The sunburned, imperfect and deeper wild of the human body.
Katie Lee, the “desert goddess,” in a
water-filled pothole at Llewellyn Gulch in September 1958. The folk
singer-turned-activist joined archaeologists and river runners on a raft
journey to document cultural sites and side canyons that would be
flooded by the Glen Canyon dam project. Now 97, Lee says, “I feel more
comfortable naked than clothed.”
Northern Arizona University, Cline Library (Tad Nichols)
The desert
taught me to be naked in the fall, I was 18, stepping nervously out of my
shorts and sports bra on the tamarisk-choked banks of the San Juan.
Above us, Mexican Hat rose tilted and precarious, looking less like a
sombrero than a red cartoon anvil set to drop.
Six of us stood barefoot in the mud: three women and three men.
“Let’s get naked and start the revolution,” one of the men said, and
charged into the river.
I hadn’t been naked in front of someone since I was a child. In the
sprawling suburbs of Chicago where I’d grown up, no one stripped down.
At least, my friends didn’t: If plenty of teenagers were whooping their
nude way into Lake Michigan, I was of the other sort — a
never-been-kissed teetotaler and youth-group leader. Nakedness seemed
inextricable from rebellion. It had to do with drunkenness, with sex,
which to me seemed both terrifying and wrong.

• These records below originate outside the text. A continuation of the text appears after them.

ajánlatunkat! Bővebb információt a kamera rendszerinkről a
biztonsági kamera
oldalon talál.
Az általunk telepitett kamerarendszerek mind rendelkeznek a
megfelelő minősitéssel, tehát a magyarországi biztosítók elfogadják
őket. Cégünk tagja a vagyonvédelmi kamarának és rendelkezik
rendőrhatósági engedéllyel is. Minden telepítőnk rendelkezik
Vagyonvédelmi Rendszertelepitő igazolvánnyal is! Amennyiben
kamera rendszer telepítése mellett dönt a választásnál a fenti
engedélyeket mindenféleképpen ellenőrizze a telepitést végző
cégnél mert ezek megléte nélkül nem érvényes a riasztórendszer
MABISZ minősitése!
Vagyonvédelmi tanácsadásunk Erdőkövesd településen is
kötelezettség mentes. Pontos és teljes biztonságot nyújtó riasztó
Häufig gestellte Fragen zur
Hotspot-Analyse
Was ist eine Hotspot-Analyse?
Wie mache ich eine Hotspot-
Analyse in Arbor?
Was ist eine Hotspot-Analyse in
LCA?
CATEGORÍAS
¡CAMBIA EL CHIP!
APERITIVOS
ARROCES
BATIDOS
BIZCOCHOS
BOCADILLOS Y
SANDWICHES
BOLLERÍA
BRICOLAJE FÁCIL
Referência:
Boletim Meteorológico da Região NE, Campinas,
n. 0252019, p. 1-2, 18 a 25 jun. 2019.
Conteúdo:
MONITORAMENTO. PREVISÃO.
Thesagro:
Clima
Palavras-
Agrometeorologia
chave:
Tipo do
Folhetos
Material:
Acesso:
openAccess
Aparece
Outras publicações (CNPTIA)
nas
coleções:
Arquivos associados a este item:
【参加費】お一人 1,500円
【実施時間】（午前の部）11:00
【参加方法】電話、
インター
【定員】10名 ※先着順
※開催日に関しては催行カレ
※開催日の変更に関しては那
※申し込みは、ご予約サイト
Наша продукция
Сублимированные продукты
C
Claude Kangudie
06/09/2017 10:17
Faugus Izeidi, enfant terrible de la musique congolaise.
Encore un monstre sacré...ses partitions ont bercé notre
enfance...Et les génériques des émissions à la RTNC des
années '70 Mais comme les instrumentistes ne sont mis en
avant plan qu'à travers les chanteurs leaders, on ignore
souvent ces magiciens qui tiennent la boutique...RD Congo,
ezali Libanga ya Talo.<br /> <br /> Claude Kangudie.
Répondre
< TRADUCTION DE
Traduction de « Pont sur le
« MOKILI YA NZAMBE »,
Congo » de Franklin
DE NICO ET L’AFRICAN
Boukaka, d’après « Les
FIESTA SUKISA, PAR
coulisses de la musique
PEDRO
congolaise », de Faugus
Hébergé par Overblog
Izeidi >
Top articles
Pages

More than that, I hated my body. Since puberty, it had never fit in
the spaces it was supposed to go. It seemed impossible that someone
would want to see it. And while I could have chosen to prune and pick
and starve it into shape, my other option was to ignore my body
entirely, to let it grow and spread. I wore sweatpants to school, gave
up on school dances, and quit shaving.
But in this corner of the Colorado Plateau our bodies looked
different, slipping into the milky waters of the San Juan. Mine felt
different, too. I ducked into the current, feeling the cold water lick
along my armpits and between my legs, stilling my sunburn. Here, the
body fit: soothed, held, curvy and strong.

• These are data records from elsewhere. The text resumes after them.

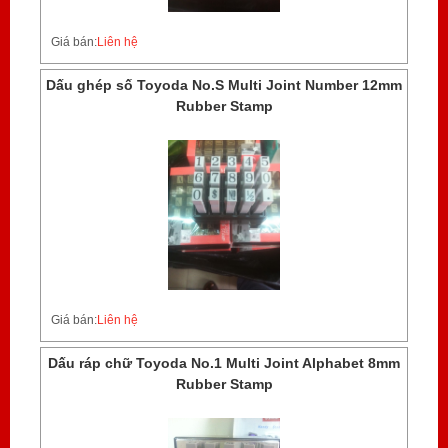
Giá bán:
Liên hệ
Dấu ghép số Toyoda No.S Multi Joint Number 12mm
Rubber Stamp
Giá bán:
Liên hệ
Dấu ráp chữ Toyoda No.1 Multi Joint Alphabet 8mm
Rubber Stamp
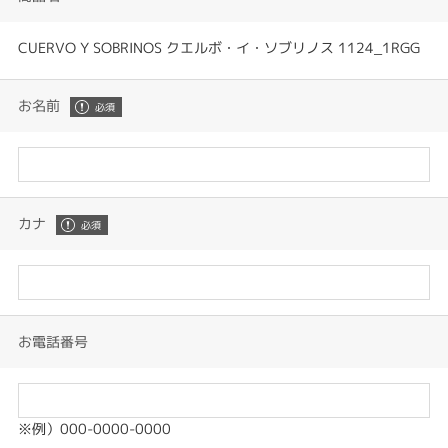
CUERVO Y SOBRINOS クエルボ・イ・ソブリノス 1124_1RGG
お名前
カナ
お電話番号
※例）000-0000-0000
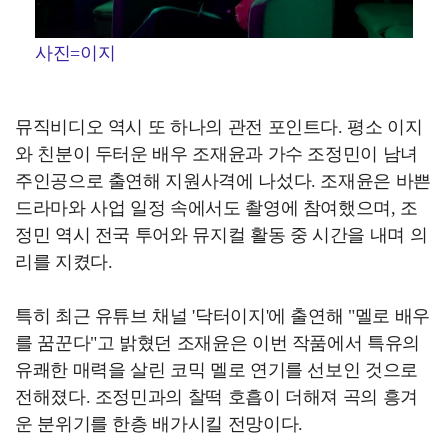
사진=이지
뮤직비디오 역시 또 하나의 관전 포인트다. 평소 이지
와 친분이 두터운 배우 조재윤과 가수 조정민이 남녀
주인공으로 출연해 지원사격에 나섰다. 조재윤은 바쁜
드라마와 사업 일정 속에서도 촬영에 참여했으며, 조
정민 역시 전국 투어와 뮤지컬 활동 중 시간을 내며 의
리를 지켰다.
특히 최근 유튜브 채널 '닥터이지'에 출연해 "멜로 배우
를 꿈꾼다"고 밝혔던 조재윤은 이번 작품에서 특유의
유쾌한 매력을 살린 코믹 멜로 연기를 선보인 것으로
전해졌다. 조정민과의 찰떡 호흡이 더해져 곡의 흥겨
운 분위기를 한층 배가시킬 전망이다.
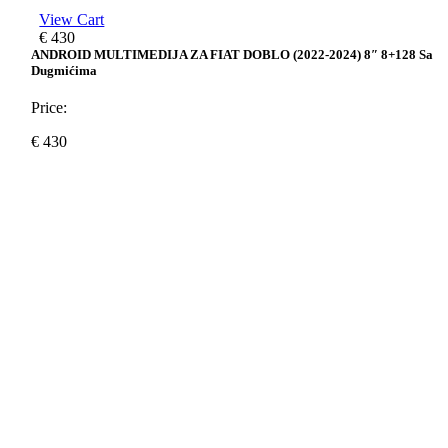
View Cart
€
430
ANDROID MULTIMEDIJA ZA FIAT DOBLO (2022-2024) 8″ 8+128 Sa
Dugmićima
Price:
€
430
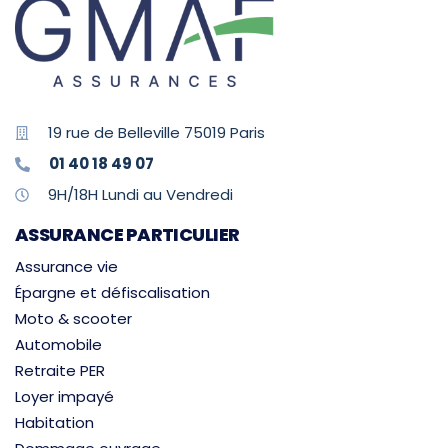
19 rue de Belleville 75019 Paris
01 40 18 49 07
9H/18H Lundi au Vendredi
ASSURANCE PARTICULIER
Assurance vie
Épargne et défiscalisation
Moto & scooter
Automobile
Retraite PER
Loyer impayé
Habitation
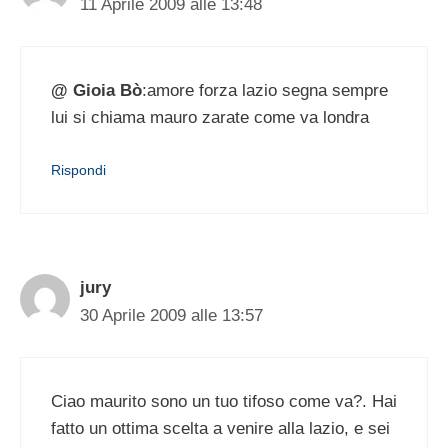
11 Aprile 2009 alle 13:48
@ Gioia Bò
:amore forza lazio segna sempre
lui si chiama mauro zarate come va londra
Rispondi
jury
30 Aprile 2009 alle 13:57
Ciao maurito sono un tuo tifoso come va?. Hai
fatto un ottima scelta a venire alla lazio, e sei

In the desert, beauty is the way a place has been tangled with: rock
thrust upward through the crust of the earth, terrifying pours of water
from a sudden-dark sky, tumbles of mud and rock racing downstream. The
desert is all stretch marks, a shifting old skin, ugly and devastating
in its resilience. And for every inch of it covered by detritus, another
corner is exposed, glaring whitely under the full moon. Small white
flowers erupt in last year’s wash.
Where I grew up, land was fixed into endless patterns of tract homes
and ball fields. We planted zinnias and marigolds in rows. What I
hungered for was the tangled thicket, the untouched marsh, but by the
time I reached high school little remained. Everywhere, strip malls
lined big roads. My classmates, too, seemed trimmed and predictable,
eyebrows disciplined into perfect arches; it was no surprise that I
disdained my own lumpiness, my unbridledness.

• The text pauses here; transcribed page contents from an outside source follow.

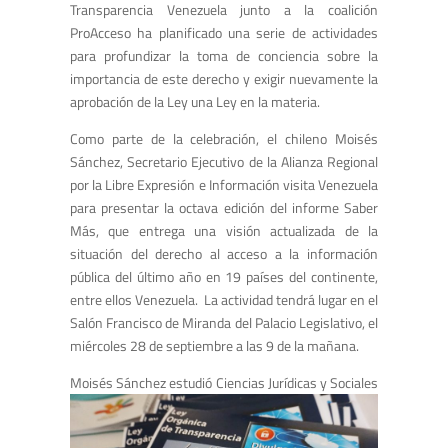
Transparencia Venezuela junto a la coalición
ProAcceso ha planificado una serie de actividades
para profundizar la toma de conciencia sobre la
importancia de este derecho y exigir nuevamente la
aprobación de la Ley una Ley en la materia.
Como parte de la celebración, el chileno Moisés
Sánchez, Secretario Ejecutivo de la Alianza Regional
por la Libre Expresión e Información visita Venezuela
para presentar la octava edición del informe Saber
Más, que entrega una visión actualizada de la
situación del derecho al acceso a la información
pública del último año en 19 países del continente,
entre ellos Venezuela. La actividad tendrá lugar en el
Salón Francisco de Miranda del Palacio Legislativo, el
miércoles 28 de septiembre a las 9 de la mañana.
Moisés Sánchez estudi
ó Ciencias Jurídicas y Sociales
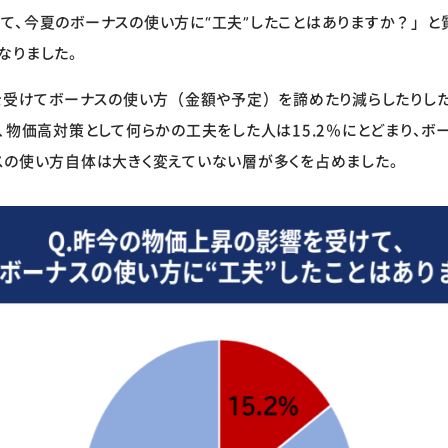
て、今夏のボーナスの使い方に“工夫”したことはありますか？」と
となりました。
を受けてボーナスの使い方（金額や予定）を諦めたり減らしたりした
、物価高対策として何らかの工夫をした人は15.2％にとどまり、ボ
スの使い方自体は大きく変えていない層が多くを占めました。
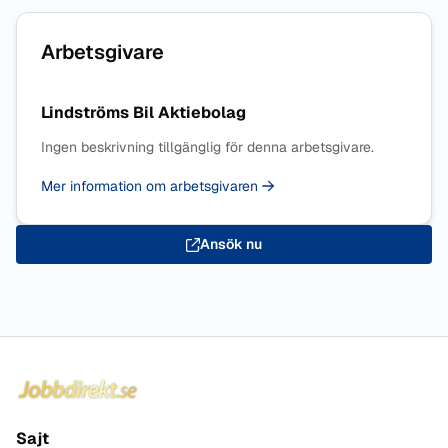
Arbetsgivare
Lindströms Bil Aktiebolag
Ingen beskrivning tillgänglig för denna arbetsgivare.
Mer information om arbetsgivaren
Ansök nu
Sidfot
Sajt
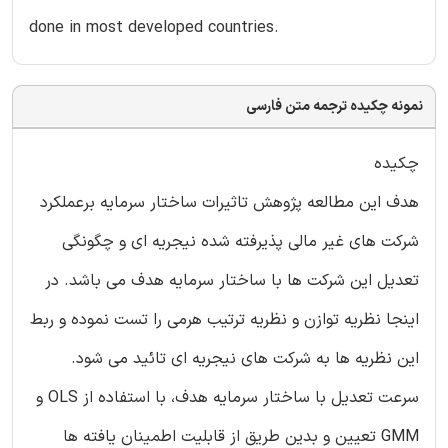
done in most developed countries.
نمونه چکیده ترجمه متن فارسی
چکیده
هدف این مطالعه پژوهش تاثیرات ساختار سرمایه برعملکرد
شرکت های غیر مالی پذیرفته شده نیجریه ای و چگونگی
تعدیل این شرکت ها با ساختار سرمایه هدف می باشد. در
اینجا نظریه توازن و نظریه ترتیب هرمی را تست نموده و ربط
این نظریه ها به شرکت های نیجریه ای تائید می شود.
سرعت تعدیل با ساختار سرمایه هدف، با استفاده از OLS و
GMM تعیین و بدین طریق از قابلیت اطمینان یافته ها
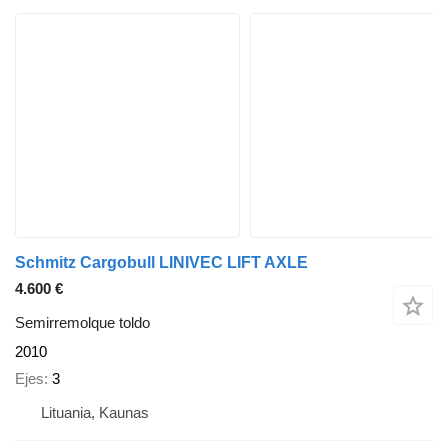
Schmitz Cargobull LINIVEC LIFT AXLE
4.600 €
Semirremolque toldo
2010
Ejes
3
Lituania, Kaunas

Nakedness was about rebellion, never about acceptance. But in the
desert, there was no one around to judge my body when I slipped off my
shorts — just these five people, and they seemed more concerned about
swimming to the other bank to sun themselves on the rocks. Perhaps it
didn’t take bravery to go unclothed. But I was still around; the
revolution in that water was not that others saw my nakedness, but that I
could let myself be. Somehow the sight of myself dimmed;
self-consciousness began to melt away. In a place where nothing was
plucked, it made sense that I could be OK as I was — ever-changing,
gorgeous with catastrophe.
In the years afterward, I would be joyously, obsessively naked,
baring my breasts comically off mountaintops. But I would also be
angrily naked, obnoxiously naked, naked to make a point, the way liberal
arts freshmen are wont to be. At my parents’ house in Illinois, my
mother called after me, “Put some clothes on! We don’t need to see your
naked body.” I was naked in protest of something I was just learning to
put a finger on, something to do with how deeply our lives were
sculpted, the way we required our bodies be trimmed and tucked and
hidden — our disdain for the animal form, our unwillingness to let both
land and bodies just be. In the context of my hometown, this new
self-acceptance seemed miraculous, like a boil of red mud surging into
the suburbs — and so I provoked, pushing back against the geography of
control, what I’d been told I was supposed to be and not be.
Later, I realized that I wasn’t so much trying to convince others as
straining to hear my own voice. I wanted to carry that sense of my body
as beautiful, no matter where I went. I wanted to hold some kind of
deeper wild, stretch-marked and sunburned, imperfect and stunning.
That first night we left the San Juan and slept high on a plateau,
surrounded by piñon and juniper, burning long-dead limbs into a sweet
smoke. The stars webbed around us, infinite and sharp. And I slept with
the full sense of my own animal, the way my body turned air and water
into the fuel for a day, the way bare feet gripped steep sandstone, the
perfect ways curves fit the contour of slickrock.
Katherine E. Standefer’s work appears in Best American Essays 2016.